Vive la (place) commune!

I know I risk becoming trop français here, but I couldn’t let this one slip through… Spotted this on the libcom forums yesterday, which is proving a great place for first hand reports as much as analysis & debate. Anyway, this comes from someone who’d just spent five days in Rennes and picks up as they’re leaving a demo/march/riot:

As I left with the militants I had come with, yesterday afternoon, we saw a manif (=demo) of 1000 lycées (=schoolkids) The militants didn’t have a clue what it was about. It seemed to be heading to the centre comerciale (=shopping centre), where a blockade had been organised for the next day. But it was a day early. When people refuse to wait for organised days of action but just begin; when militants don’t know every demo’s time and place; when the cry of ‘vive la commune‘ goes up from 2000 on a spontaneous demo in Paris against the propagation of the CPE – we live in interesting times.

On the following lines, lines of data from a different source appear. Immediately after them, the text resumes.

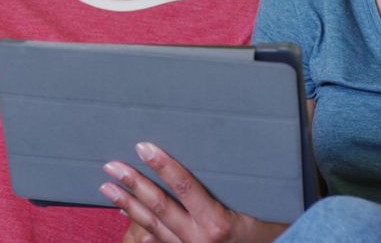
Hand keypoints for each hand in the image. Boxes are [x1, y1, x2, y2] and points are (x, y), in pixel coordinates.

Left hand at [100, 142, 287, 242]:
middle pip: (160, 207)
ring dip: (128, 206)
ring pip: (154, 226)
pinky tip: (128, 222)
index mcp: (218, 223)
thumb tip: (211, 159)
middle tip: (111, 166)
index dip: (162, 166)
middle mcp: (201, 240)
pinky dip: (144, 232)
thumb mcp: (258, 207)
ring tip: (108, 189)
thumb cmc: (273, 229)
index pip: (184, 187)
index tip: (143, 147)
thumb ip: (234, 188)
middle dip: (133, 184)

Again, if we see movements as things, then we need to know who’s ‘in’ and who’s ‘out’. But when we see movements as a verb, as the moving of social relations, then of course they have no boundary, no inside and no outside – which is precisely why they are social movements, not discrete lifestyle pockets (hmm, sounds like a fashion tip). And also why social centres is something of a misnomer: when things really start to happen, then those centres will be outflanked and outmoded (which is great). And finally, this reminds me of a discussion about Gleneagles/Stirling last week where someone complained that meetings made (at the camp) on the Monday evening “weren’t implemented” (on the roads) on the Wednesday morning – as if it’s some sort of conference where policy is discussed, ratified and set in stone. I can just see this fellow in Rennes trying to turn back a mob of schoolkids with the anguished cry of “No, no, no, I thought we had consensus on this – this isn’t planned for today, please go home…”

Communism is for us not a state of affairs which is to be established, an ideal to which reality [will] have to adjust itself. We call communism the real movement which abolishes the present state of things.